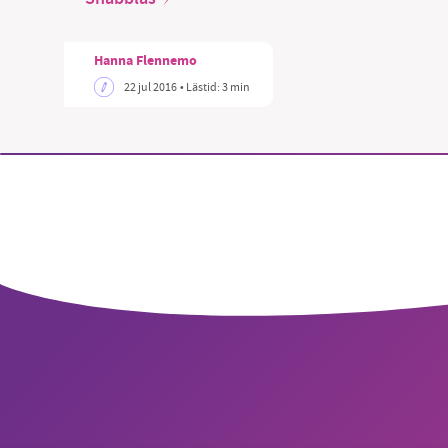
Hanna Flennemo
22 jul 2016
• Lästid:
3 min
SM
nyhe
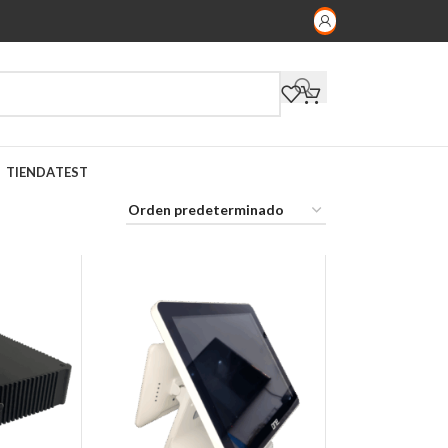
TIENDA
TEST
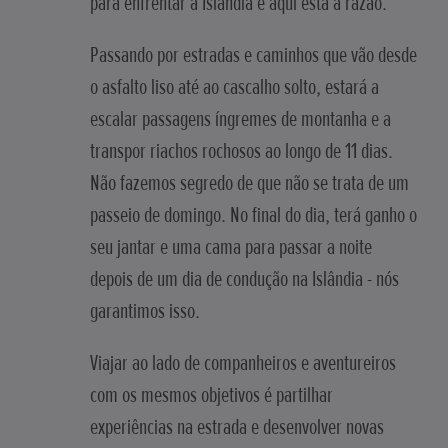
para enfrentar a Islândia e aqui está a razão.
Passando por estradas e caminhos que vão desde
o asfalto liso até ao cascalho solto, estará a
escalar passagens íngremes de montanha e a
transpor riachos rochosos ao longo de 11 dias.
Não fazemos segredo de que não se trata de um
passeio de domingo. No final do dia, terá ganho o
seu jantar e uma cama para passar a noite
depois de um dia de condução na Islândia - nós
garantimos isso.
Viajar ao lado de companheiros e aventureiros
com os mesmos objetivos é partilhar
experiências na estrada e desenvolver novas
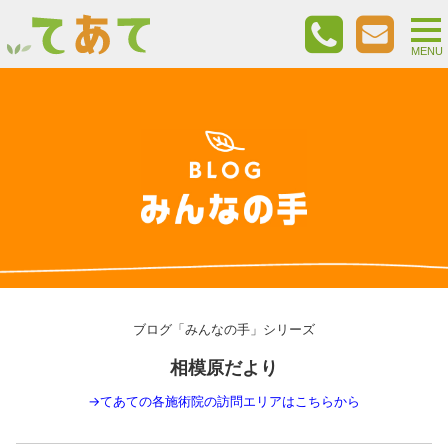
togg
nav
MENU
ブログ「みんなの手」シリーズ
相模原だより
→
てあての各施術院の訪問エリアはこちらから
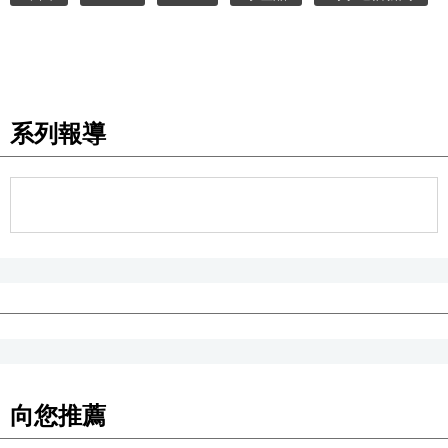
醫療健康
語言
系列報導
東京
編輯部通知
向您推薦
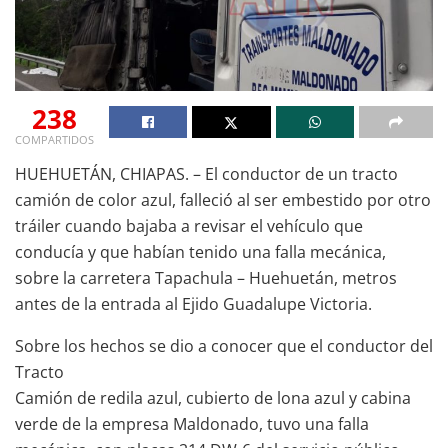
238
COMPARTIDOS
HUEHUETÁN, CHIAPAS. – El conductor de un tracto
camión de color azul, falleció al ser embestido por otro
tráiler cuando bajaba a revisar el vehículo que
conducía y que habían tenido una falla mecánica,
sobre la carretera Tapachula – Huehuetán, metros
antes de la entrada al Ejido Guadalupe Victoria.
Sobre los hechos se dio a conocer que el conductor del
Tracto
Camión de redila azul, cubierto de lona azul y cabina
verde de la empresa Maldonado, tuvo una falla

EXERCISE OBJECTIVE -
Retype the data exactly as it stands, but keep the images out of your copy.

EXERCISE RESPONSE -
Hanna Flennemo
22 jul 2016
• Lästid:
3 min
SM
nyhe
TIENDA
TEST
para enfrentar a Islândia e aqui está a razão.
Passando por estradas e caminhos que vão desde
o asfalto liso até ao cascalho solto, estará a
escalar passagens íngremes de montanha e a
transpor riachos rochosos ao longo de 11 dias.
Não fazemos segredo de que não se trata de um
passeio de domingo. No final do dia, terá ganho o
seu jantar e uma cama para passar a noite
depois de um dia de condução na Islândia - nós
garantimos isso.
Viajar ao lado de companheiros e aventureiros
com os mesmos objetivos é partilhar
experiências na estrada e desenvolver novas
togg
nav
MENU
ブログ「みんなの手」シリーズ
相模原だより
→
てあての各施術院の訪問エリアはこちらから
醫療健康
語言
系列報導
東京
編輯部通知
向您推薦
238
COMPARTIDOS
HUEHUETÁN, CHIAPAS. – El conductor de un tracto
camión de color azul, falleció al ser embestido por otro
tráiler cuando bajaba a revisar el vehículo que
conducía y que habían tenido una falla mecánica,
sobre la carretera Tapachula – Huehuetán, metros
antes de la entrada al Ejido Guadalupe Victoria.
Sobre los hechos se dio a conocer que el conductor del
Tracto
Camión de redila azul, cubierto de lona azul y cabina
verde de la empresa Maldonado, tuvo una falla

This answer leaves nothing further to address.